Kapitel 3 - Blue

Kapitel 3

Oder, Greta schafft ihr Alter Ego: Blue

 

„Hallo Blue hier!

Nein, natürlich ist das nicht mein richtiger Name, aber will ich wirklich der ganzen Weltbevölkerung von heute, morgen, übermorgen, über-übermorgen usw. usf. meine Identität preisgeben?

Nicht wirklich.

Diese Identität ist natürlich sehr mysteriös und außerordentlich spannend. Fast so spannend, wie die Cousine dritten Grades einer Nebendarstellerin in einem Film.

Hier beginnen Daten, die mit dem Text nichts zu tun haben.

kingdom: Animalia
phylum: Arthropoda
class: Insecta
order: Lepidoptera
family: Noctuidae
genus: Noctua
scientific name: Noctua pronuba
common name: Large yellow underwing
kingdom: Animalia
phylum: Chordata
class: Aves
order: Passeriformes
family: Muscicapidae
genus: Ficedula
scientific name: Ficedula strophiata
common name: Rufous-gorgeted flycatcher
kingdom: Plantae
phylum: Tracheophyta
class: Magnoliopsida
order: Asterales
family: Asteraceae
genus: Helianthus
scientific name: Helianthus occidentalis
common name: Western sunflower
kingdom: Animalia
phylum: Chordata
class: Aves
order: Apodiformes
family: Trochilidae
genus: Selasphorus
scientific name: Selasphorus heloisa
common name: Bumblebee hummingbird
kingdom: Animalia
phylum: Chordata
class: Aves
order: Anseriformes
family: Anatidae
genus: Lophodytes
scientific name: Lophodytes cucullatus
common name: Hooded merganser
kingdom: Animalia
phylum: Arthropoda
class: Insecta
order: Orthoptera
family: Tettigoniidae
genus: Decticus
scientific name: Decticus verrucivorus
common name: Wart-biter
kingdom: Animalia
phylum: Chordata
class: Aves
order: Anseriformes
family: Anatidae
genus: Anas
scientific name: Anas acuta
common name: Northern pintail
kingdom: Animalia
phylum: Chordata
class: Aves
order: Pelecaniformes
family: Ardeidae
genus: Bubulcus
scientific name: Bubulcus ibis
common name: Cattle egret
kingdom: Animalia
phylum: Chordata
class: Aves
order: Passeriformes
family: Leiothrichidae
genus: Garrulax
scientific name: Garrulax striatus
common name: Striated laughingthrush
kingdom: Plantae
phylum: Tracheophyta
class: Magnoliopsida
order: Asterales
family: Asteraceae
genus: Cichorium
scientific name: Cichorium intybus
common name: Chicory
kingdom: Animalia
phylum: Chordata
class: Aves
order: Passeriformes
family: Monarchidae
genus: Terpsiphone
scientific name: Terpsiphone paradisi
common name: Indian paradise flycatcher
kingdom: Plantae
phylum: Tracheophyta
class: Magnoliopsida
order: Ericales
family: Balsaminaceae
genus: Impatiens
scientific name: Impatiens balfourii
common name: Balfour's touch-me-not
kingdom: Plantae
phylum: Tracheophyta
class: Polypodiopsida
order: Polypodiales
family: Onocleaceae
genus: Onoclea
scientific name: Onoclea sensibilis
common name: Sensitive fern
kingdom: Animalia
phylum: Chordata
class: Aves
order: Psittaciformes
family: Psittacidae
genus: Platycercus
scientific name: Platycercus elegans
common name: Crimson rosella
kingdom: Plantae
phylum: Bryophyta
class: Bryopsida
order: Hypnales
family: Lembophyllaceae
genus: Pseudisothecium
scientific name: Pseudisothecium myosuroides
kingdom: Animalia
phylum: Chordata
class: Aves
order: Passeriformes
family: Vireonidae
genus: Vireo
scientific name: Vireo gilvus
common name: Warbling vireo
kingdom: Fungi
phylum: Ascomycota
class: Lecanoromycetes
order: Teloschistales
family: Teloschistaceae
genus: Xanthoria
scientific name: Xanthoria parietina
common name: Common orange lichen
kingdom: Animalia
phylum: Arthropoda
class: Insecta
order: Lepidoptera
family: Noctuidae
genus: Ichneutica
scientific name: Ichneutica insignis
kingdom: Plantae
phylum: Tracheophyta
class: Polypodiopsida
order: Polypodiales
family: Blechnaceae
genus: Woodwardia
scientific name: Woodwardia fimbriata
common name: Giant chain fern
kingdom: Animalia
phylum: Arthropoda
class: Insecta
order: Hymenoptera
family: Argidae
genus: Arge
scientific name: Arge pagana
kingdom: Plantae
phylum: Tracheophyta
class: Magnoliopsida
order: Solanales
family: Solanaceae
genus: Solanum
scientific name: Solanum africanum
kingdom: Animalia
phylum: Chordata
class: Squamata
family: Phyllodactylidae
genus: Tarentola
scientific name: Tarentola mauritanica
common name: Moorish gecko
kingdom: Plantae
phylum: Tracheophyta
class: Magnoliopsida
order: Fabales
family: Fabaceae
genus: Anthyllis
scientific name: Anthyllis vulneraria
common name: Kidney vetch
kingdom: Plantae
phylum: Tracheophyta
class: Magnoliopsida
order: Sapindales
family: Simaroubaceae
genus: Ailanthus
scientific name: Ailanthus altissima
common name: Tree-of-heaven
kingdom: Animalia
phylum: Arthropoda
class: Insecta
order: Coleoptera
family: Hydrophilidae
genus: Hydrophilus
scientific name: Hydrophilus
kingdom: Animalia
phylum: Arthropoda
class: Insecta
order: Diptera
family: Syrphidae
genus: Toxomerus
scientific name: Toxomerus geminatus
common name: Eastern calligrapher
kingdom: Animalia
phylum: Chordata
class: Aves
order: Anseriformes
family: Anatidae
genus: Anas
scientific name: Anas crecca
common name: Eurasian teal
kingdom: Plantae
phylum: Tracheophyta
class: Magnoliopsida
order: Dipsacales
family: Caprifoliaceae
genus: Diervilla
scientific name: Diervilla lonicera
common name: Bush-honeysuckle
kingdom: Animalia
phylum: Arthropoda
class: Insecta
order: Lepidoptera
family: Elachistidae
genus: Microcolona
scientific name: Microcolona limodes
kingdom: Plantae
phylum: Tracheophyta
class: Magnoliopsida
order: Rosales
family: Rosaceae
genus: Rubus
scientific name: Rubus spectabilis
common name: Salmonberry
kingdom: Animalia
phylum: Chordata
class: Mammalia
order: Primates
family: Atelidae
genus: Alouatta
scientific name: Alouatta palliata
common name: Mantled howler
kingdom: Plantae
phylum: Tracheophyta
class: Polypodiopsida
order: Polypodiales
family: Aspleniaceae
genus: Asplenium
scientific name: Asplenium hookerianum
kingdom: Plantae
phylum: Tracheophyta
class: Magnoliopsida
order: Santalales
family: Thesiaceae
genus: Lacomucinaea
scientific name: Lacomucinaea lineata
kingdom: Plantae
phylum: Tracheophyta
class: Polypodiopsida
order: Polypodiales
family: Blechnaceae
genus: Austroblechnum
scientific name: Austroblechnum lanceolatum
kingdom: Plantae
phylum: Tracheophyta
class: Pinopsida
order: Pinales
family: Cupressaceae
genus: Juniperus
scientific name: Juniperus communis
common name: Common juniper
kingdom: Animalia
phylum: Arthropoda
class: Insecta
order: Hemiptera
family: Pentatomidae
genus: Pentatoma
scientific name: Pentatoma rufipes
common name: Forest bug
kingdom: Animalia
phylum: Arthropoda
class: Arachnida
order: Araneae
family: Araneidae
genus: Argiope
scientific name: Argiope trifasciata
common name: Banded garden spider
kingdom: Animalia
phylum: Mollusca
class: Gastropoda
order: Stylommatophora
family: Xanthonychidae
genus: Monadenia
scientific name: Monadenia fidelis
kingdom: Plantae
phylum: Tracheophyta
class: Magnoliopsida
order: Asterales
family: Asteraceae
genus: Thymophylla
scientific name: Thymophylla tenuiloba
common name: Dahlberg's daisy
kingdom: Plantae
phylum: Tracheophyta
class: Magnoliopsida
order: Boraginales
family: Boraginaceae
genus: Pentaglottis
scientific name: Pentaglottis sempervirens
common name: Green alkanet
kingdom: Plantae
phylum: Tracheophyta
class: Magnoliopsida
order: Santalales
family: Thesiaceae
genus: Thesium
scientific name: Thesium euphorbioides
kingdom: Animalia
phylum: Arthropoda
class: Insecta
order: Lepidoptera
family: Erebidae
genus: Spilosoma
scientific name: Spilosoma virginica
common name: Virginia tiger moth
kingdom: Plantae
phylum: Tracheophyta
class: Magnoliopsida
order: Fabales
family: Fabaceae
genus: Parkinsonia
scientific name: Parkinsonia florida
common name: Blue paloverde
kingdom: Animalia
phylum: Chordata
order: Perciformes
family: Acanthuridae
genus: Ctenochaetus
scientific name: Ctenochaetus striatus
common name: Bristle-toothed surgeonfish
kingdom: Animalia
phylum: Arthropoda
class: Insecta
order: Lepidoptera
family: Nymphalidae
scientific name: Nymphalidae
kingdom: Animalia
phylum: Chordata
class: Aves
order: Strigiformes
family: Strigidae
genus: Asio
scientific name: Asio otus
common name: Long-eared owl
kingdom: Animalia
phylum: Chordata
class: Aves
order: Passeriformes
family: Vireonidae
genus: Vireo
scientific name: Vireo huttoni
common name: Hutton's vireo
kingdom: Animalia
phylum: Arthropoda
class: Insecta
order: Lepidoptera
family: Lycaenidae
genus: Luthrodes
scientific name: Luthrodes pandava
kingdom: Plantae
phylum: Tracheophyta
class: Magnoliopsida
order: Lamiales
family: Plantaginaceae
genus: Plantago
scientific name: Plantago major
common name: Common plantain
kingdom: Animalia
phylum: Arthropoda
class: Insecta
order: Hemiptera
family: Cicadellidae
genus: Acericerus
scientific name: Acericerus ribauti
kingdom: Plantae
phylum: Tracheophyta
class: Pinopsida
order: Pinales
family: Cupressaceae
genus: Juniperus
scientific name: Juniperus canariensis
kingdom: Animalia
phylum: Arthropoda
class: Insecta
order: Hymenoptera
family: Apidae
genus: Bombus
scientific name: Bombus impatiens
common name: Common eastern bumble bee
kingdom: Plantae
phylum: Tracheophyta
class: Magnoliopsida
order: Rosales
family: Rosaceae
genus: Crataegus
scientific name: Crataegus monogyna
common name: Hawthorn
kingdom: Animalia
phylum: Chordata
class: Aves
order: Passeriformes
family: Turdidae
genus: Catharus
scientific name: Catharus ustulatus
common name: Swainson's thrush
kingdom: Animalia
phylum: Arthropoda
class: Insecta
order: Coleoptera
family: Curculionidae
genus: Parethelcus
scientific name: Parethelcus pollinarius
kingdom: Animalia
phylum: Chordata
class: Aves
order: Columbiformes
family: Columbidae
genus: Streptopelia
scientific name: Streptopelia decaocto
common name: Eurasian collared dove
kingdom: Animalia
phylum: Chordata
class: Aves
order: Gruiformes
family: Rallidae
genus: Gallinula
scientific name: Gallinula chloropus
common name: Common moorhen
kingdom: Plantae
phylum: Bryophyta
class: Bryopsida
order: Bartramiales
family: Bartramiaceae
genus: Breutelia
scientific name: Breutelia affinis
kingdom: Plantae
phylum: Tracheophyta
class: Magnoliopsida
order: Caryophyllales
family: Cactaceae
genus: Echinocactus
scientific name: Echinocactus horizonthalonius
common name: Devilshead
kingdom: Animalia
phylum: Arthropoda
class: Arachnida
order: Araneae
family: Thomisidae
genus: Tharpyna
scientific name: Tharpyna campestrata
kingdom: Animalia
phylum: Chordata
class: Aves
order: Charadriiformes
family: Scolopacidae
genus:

Wenn jemand nach mir suchen würde, wäre das mit viel Arbeit und Zeit - und einem ordentlichen Mangel an anderen Hobbys - natürlich möglich. Nur leider macht sich niemand diese Mühe.

Aber um euch die Suche etwas zu erleichtern, folgen nun einige Fakten über mich:

·      Ich bin 17.

·      Ich lebe in einer recht überschaubaren Stadt in den italienischen Alpen.

·      Ich warte immer noch auf meine filmwürdige Teenager- Erfahrung.

Das sage ich jetzt nicht um anzugeben, aber ich finde, ich habe alle Voraussetzungen um eine dramatische Liebeserfahrung in der Oberschule zu machen:

Ein schüchternes Teenager-Mädchen aus einem Kaff, welches sich hinter Büchern und Musik versteckt, eine total atemberaubende beste Freundin hat, welcher alle Jungs nachlaufen, und natürlich die verzweifelte Hoffnung auf den ersten Kuss mit dem schnuckeligen Footballspieler.

Klingt wie jeder Netflix- Film, nicht?

Wenn ich so darüber nachdenke, ist das doch nicht wirklich eine treffende Beschreibung meiner Persönlichkeit.

Ich bin weder schüchtern, noch warte ich verzweifelt auf meinen ersten Kuss mit einem heißen Footballspieler. Das liegt daran, dass es diese Sportart hier nicht gibt und ich meinen ersten Kuss schon im Kindergarten hatte, als ich mit meiner Freundin zusammengestoßen bin. Sie hat einen Zahn verloren und ich habe mir fast ein Stück Zunge abgebissen.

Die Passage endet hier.